• **WHAT YOU WILL DO**: The answer must consist of every line in the data that contains "England".

╭─ EXERCISE MATERIAL

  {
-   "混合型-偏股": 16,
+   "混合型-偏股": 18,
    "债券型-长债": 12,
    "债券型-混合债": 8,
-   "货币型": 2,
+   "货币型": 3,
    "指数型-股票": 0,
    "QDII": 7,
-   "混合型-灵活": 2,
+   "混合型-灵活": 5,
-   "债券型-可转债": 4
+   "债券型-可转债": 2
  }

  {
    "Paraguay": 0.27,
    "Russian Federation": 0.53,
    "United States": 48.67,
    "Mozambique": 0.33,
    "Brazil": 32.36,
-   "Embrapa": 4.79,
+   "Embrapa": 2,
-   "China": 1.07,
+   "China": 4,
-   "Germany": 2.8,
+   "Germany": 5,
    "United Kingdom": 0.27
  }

╰─
╭─ EXERCISE MATERIAL

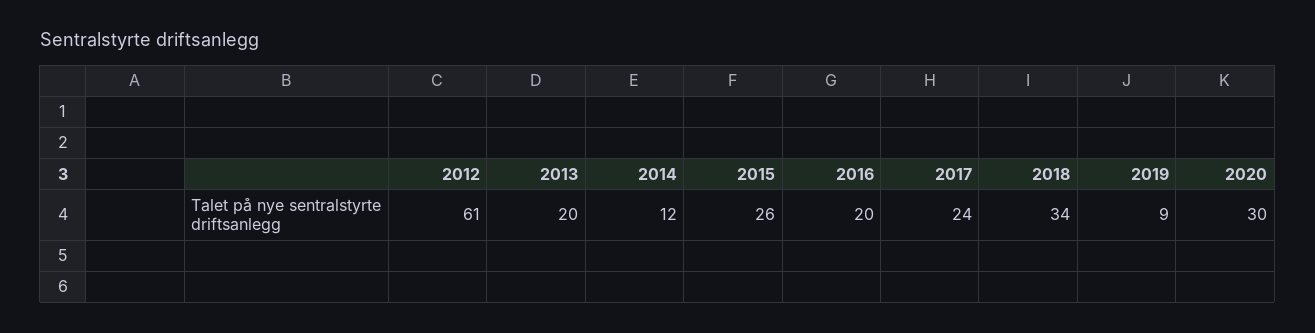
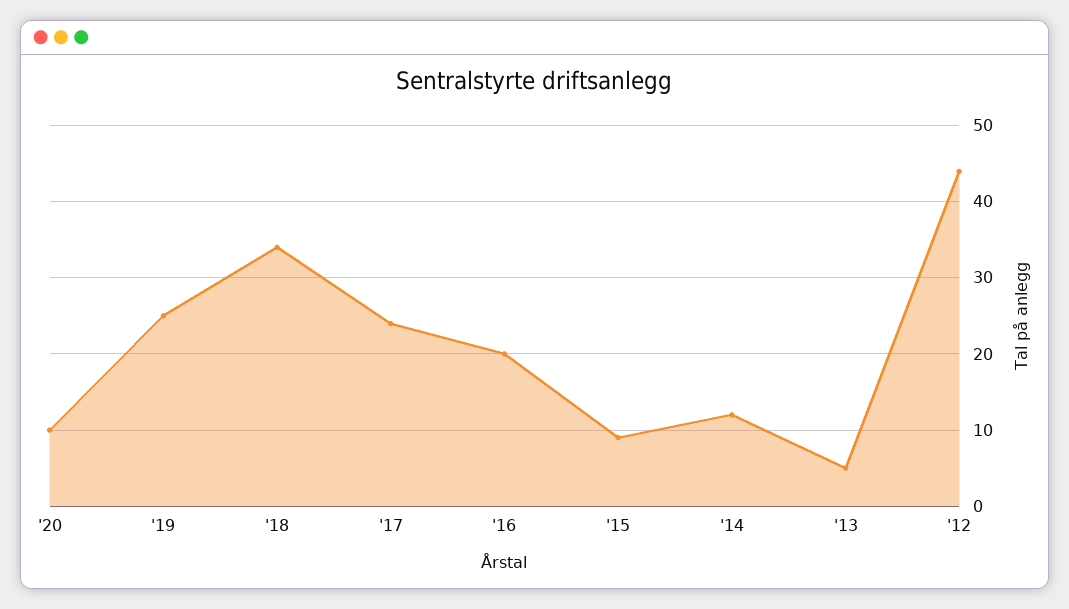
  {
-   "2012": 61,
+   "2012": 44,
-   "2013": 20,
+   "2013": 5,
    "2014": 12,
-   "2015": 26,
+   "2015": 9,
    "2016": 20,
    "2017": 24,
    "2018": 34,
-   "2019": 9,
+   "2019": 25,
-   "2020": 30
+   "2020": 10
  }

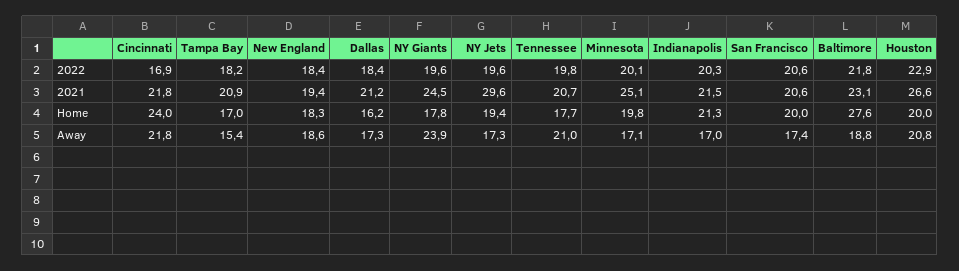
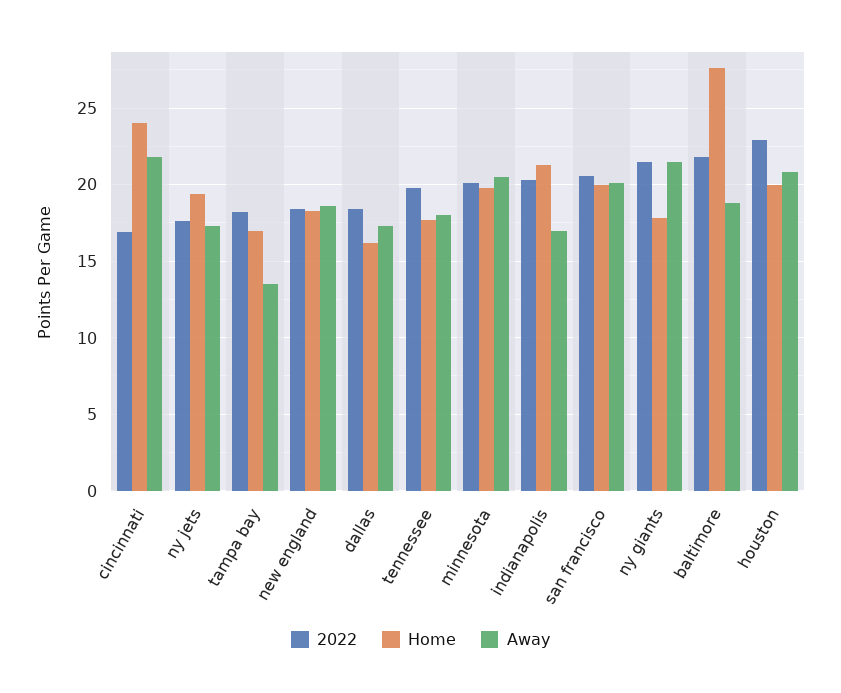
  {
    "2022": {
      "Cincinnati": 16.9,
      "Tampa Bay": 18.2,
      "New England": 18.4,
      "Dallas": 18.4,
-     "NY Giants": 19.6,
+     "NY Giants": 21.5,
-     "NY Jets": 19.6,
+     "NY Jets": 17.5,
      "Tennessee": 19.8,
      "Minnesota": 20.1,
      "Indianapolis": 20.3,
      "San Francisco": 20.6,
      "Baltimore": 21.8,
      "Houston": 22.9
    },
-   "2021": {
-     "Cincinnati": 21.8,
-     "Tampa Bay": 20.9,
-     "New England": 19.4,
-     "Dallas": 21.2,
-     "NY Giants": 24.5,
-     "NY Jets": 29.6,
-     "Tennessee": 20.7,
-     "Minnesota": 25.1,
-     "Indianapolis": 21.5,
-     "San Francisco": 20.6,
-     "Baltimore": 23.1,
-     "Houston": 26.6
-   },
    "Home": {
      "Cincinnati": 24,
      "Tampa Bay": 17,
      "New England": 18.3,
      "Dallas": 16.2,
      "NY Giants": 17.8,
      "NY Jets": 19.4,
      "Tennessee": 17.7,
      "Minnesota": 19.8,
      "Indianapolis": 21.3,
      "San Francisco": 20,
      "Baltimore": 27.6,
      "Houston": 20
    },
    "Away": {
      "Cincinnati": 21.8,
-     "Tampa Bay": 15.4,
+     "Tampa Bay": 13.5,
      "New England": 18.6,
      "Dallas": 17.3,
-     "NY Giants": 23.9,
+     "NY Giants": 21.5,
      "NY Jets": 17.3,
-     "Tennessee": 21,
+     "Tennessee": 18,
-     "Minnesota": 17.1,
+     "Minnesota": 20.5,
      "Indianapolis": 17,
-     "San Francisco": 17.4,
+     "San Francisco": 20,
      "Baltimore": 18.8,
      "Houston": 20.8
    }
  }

╰─
╭─ EXERCISE MATERIAL

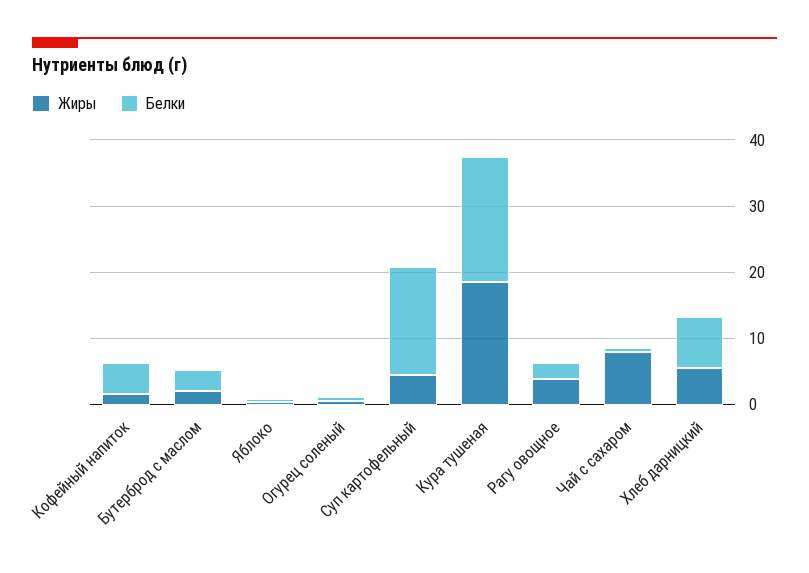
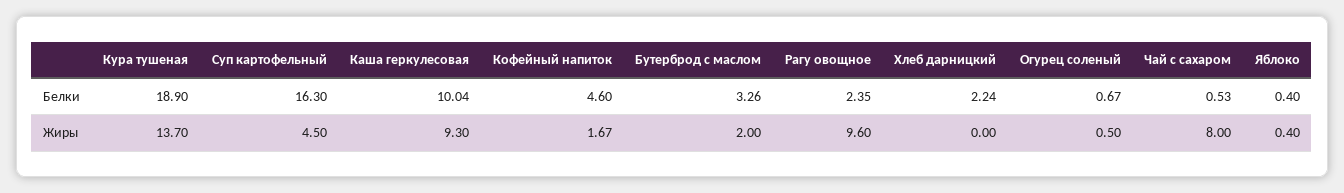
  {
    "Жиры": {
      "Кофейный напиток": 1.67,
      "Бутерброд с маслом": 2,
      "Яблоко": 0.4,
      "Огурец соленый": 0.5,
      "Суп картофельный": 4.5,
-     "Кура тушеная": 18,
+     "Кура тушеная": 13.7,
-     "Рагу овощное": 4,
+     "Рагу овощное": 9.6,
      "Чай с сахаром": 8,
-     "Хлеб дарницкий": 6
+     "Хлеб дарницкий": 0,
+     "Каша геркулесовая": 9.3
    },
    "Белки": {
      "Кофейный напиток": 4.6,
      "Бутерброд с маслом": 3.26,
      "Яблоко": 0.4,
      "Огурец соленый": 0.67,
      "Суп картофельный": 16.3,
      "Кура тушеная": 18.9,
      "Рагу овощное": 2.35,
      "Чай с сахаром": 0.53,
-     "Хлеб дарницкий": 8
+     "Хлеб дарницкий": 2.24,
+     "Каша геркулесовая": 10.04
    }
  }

╰─

• **OUTPUT OF THE TASK**:
      "New England": 18.4,
-     "New England": 19.4,
      "New England": 18.3,
      "New England": 18.6,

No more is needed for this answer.